**About this task**
The answer must consist of each line below that contains the string "Right".

______

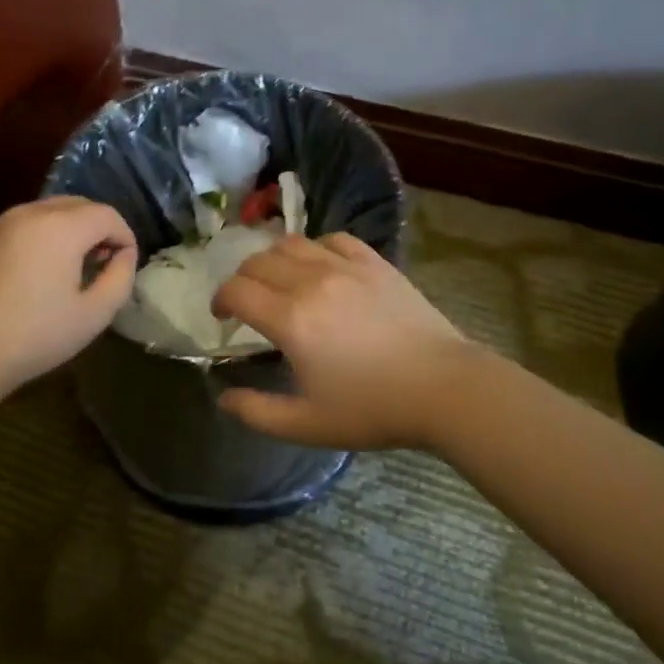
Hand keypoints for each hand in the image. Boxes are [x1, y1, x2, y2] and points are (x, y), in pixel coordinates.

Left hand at [0, 197, 137, 391]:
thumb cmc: (36, 334)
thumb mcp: (94, 314)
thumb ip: (120, 277)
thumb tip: (124, 255)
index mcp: (61, 226)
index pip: (107, 215)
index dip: (125, 236)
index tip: (126, 264)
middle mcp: (31, 212)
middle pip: (78, 204)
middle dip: (98, 227)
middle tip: (103, 262)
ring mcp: (1, 223)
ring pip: (49, 211)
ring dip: (70, 229)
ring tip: (72, 267)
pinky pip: (24, 224)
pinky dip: (43, 236)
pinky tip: (39, 272)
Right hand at [210, 233, 473, 447]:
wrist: (443, 388)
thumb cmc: (373, 409)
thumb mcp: (307, 424)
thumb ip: (257, 412)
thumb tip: (223, 397)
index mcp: (290, 319)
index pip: (237, 290)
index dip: (220, 300)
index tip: (223, 318)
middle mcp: (311, 282)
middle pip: (258, 262)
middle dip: (242, 279)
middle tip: (247, 303)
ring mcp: (345, 267)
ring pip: (292, 243)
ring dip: (273, 259)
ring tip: (278, 281)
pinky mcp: (375, 263)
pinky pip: (334, 239)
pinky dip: (316, 248)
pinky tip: (320, 267)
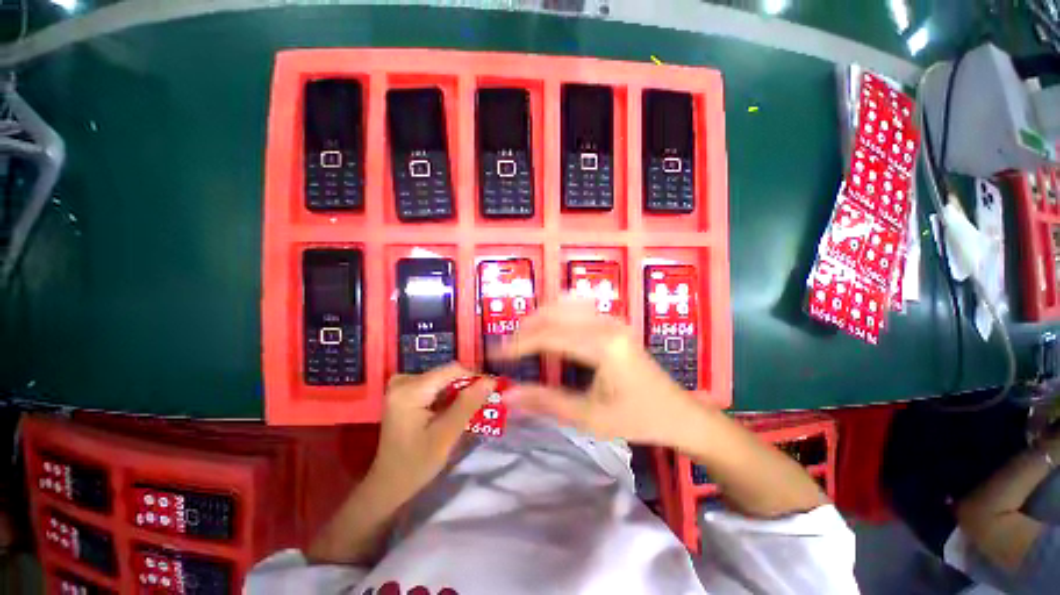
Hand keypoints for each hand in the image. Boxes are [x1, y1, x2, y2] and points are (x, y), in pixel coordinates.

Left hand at [368, 364, 495, 501]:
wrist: (388, 484)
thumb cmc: (415, 464)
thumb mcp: (445, 435)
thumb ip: (468, 405)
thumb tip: (491, 381)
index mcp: (410, 390)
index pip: (452, 370)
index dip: (475, 378)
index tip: (493, 391)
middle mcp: (403, 381)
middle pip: (447, 374)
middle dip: (467, 387)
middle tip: (484, 403)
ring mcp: (402, 385)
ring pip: (443, 379)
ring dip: (459, 392)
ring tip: (473, 408)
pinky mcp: (404, 392)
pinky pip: (435, 386)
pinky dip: (448, 396)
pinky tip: (455, 410)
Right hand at [499, 297, 702, 446]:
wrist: (677, 412)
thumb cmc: (637, 419)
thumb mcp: (590, 418)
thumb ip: (546, 402)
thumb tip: (508, 395)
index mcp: (603, 346)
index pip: (549, 336)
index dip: (519, 343)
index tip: (495, 353)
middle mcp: (607, 324)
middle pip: (555, 313)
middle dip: (526, 327)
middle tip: (508, 347)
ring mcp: (612, 320)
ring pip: (565, 305)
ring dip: (540, 318)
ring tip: (524, 337)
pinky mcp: (614, 323)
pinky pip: (579, 307)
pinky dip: (557, 314)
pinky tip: (550, 327)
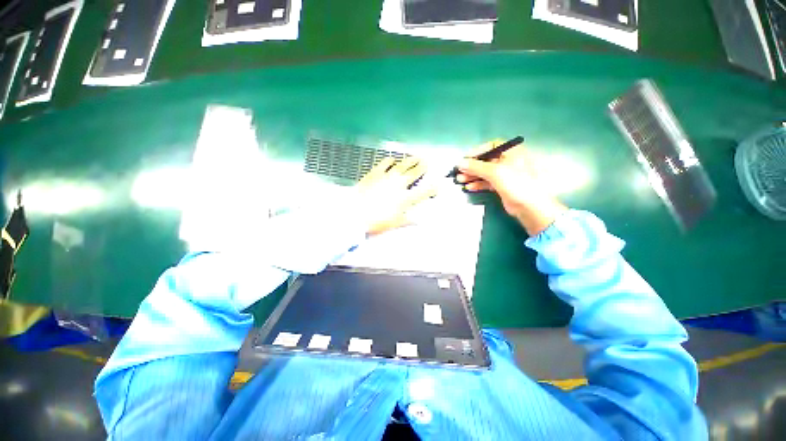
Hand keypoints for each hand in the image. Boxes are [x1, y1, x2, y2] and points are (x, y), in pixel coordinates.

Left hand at [356, 156, 436, 235]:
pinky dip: (389, 161)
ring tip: (415, 157)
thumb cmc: (376, 221)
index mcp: (404, 198)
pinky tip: (392, 160)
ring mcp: (387, 177)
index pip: (422, 192)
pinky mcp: (375, 173)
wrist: (355, 213)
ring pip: (401, 166)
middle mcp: (398, 185)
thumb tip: (420, 221)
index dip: (432, 188)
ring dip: (410, 161)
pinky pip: (384, 164)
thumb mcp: (394, 223)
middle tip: (427, 162)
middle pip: (413, 174)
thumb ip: (408, 220)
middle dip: (422, 168)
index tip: (438, 184)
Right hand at [455, 141, 567, 235]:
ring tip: (460, 180)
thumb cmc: (516, 183)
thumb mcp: (495, 172)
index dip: (477, 152)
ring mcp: (506, 174)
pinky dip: (478, 184)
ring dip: (472, 176)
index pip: (491, 146)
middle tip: (459, 172)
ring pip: (485, 172)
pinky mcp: (502, 185)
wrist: (529, 206)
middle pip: (486, 160)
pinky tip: (469, 187)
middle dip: (472, 167)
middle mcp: (509, 161)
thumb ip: (476, 166)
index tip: (464, 160)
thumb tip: (459, 163)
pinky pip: (487, 182)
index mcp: (512, 151)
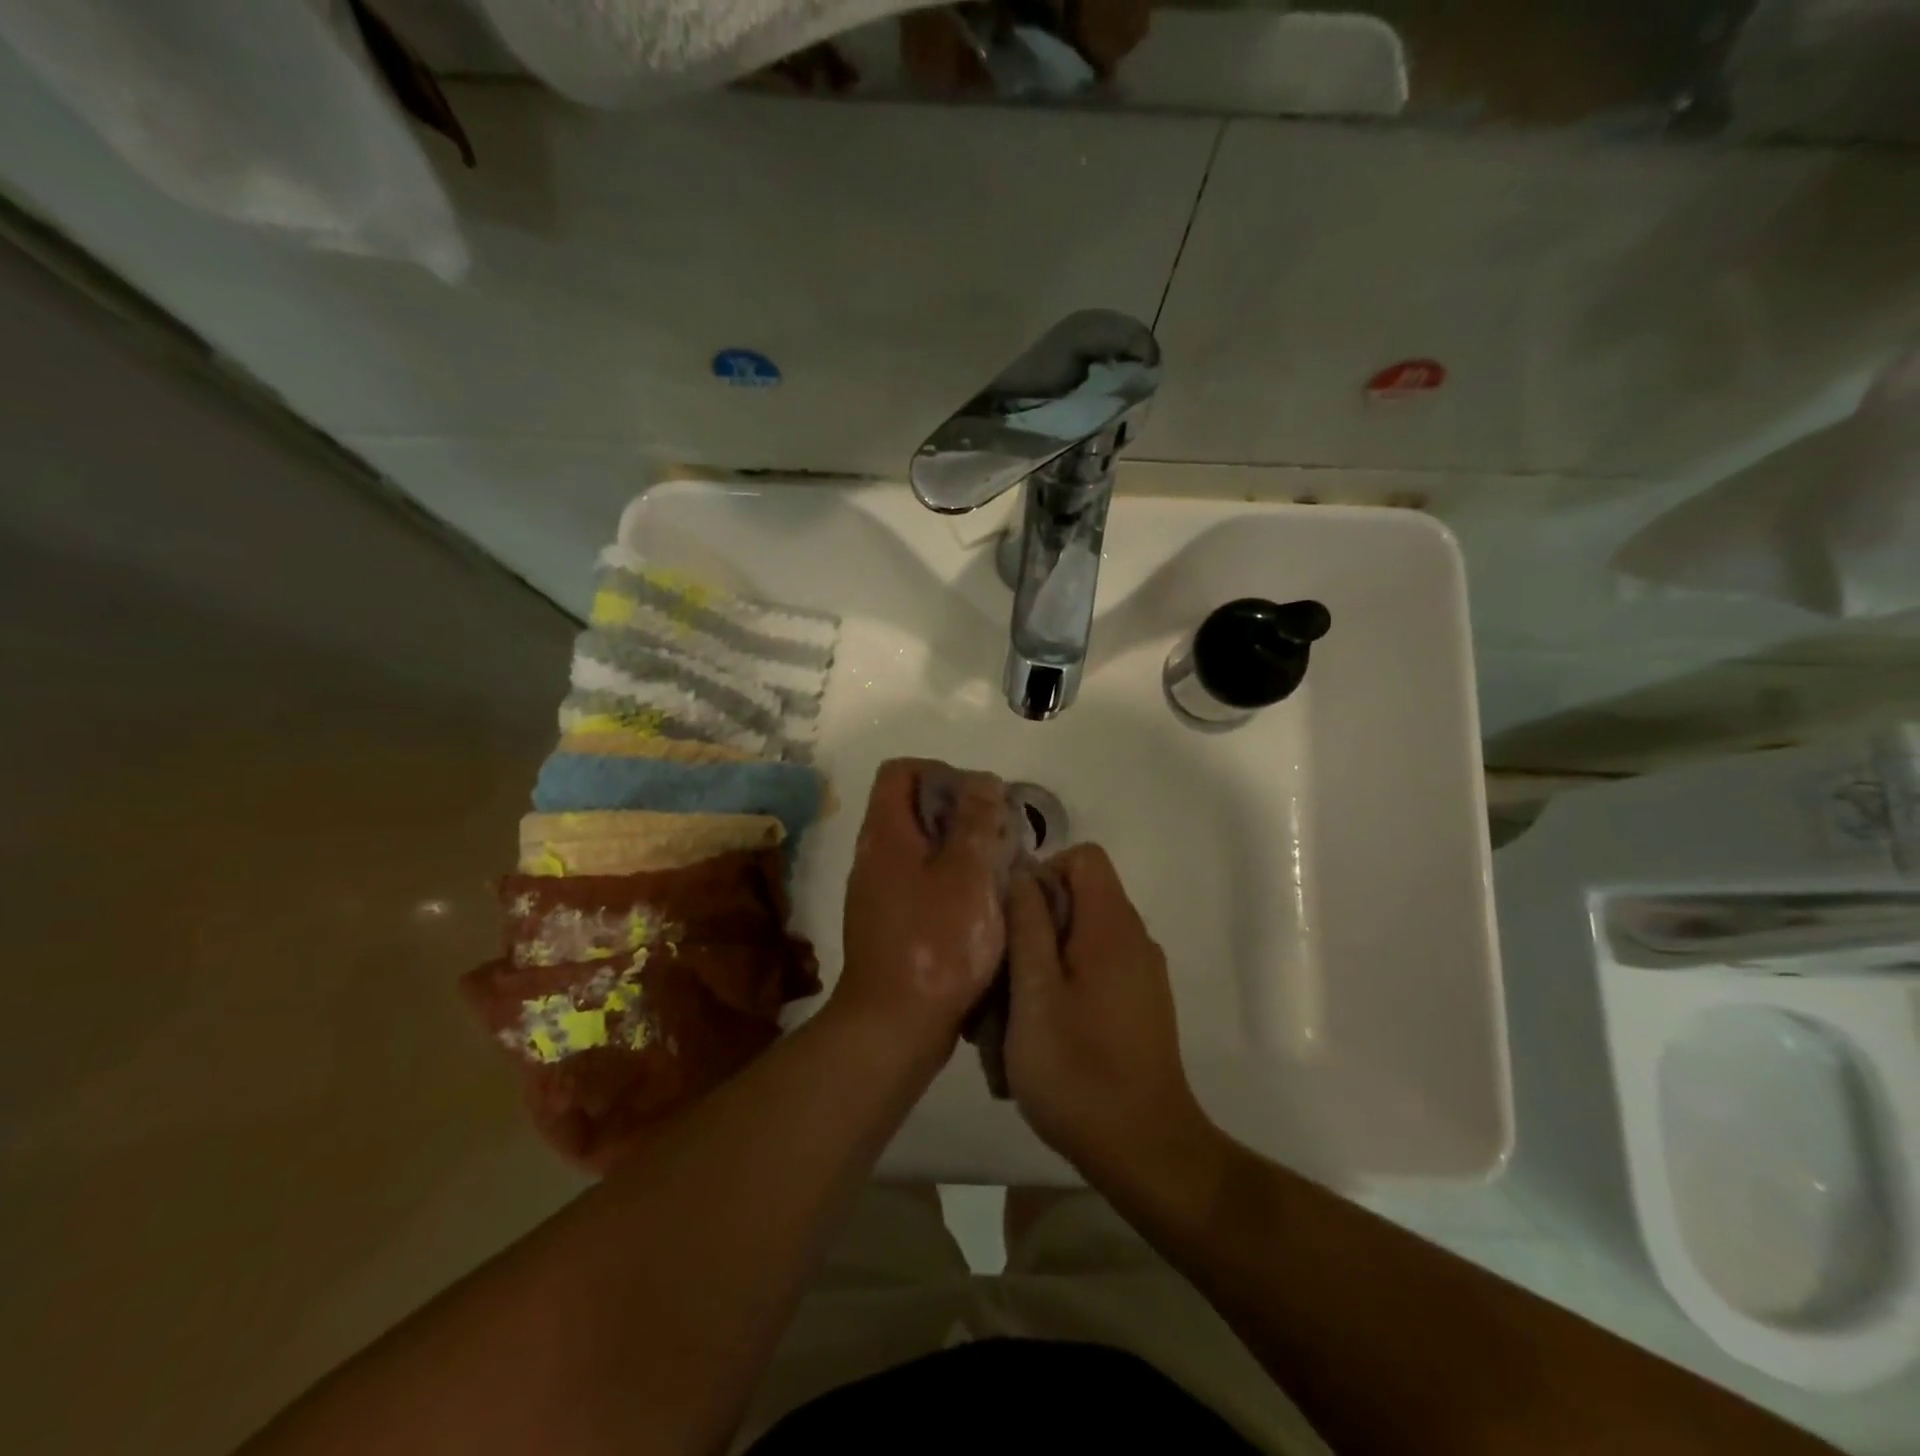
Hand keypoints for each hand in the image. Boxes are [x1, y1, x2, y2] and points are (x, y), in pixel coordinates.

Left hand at [836, 758, 1013, 1053]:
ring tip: (1000, 869)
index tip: (980, 798)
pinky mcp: (892, 923)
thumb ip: (977, 822)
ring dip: (962, 849)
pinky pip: (923, 882)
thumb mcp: (967, 874)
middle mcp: (875, 855)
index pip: (901, 771)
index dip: (941, 772)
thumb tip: (982, 782)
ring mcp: (880, 891)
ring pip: (923, 847)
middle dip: (961, 812)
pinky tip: (984, 905)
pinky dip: (954, 881)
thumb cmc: (935, 944)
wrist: (894, 1026)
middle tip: (1000, 835)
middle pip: (914, 807)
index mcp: (885, 834)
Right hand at [1005, 845, 1212, 1182]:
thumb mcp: (1035, 995)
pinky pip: (1097, 969)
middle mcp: (1135, 939)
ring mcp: (1143, 974)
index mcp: (1112, 927)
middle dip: (1036, 922)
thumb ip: (1028, 926)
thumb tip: (1022, 872)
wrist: (1146, 1151)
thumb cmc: (1079, 1071)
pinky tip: (1045, 1032)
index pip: (1084, 856)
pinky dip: (1066, 984)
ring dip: (1045, 960)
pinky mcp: (1142, 1004)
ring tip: (1015, 1012)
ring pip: (1083, 937)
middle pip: (1081, 896)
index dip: (1044, 873)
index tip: (1014, 919)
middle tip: (1004, 973)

______

**Solution below**
Right hand at [210, 233, 473, 447]:
Right hand at [499, 297, 702, 446]:
Right hand at [455, 141, 567, 235]:
Right hand at [1005, 845, 1212, 1182]:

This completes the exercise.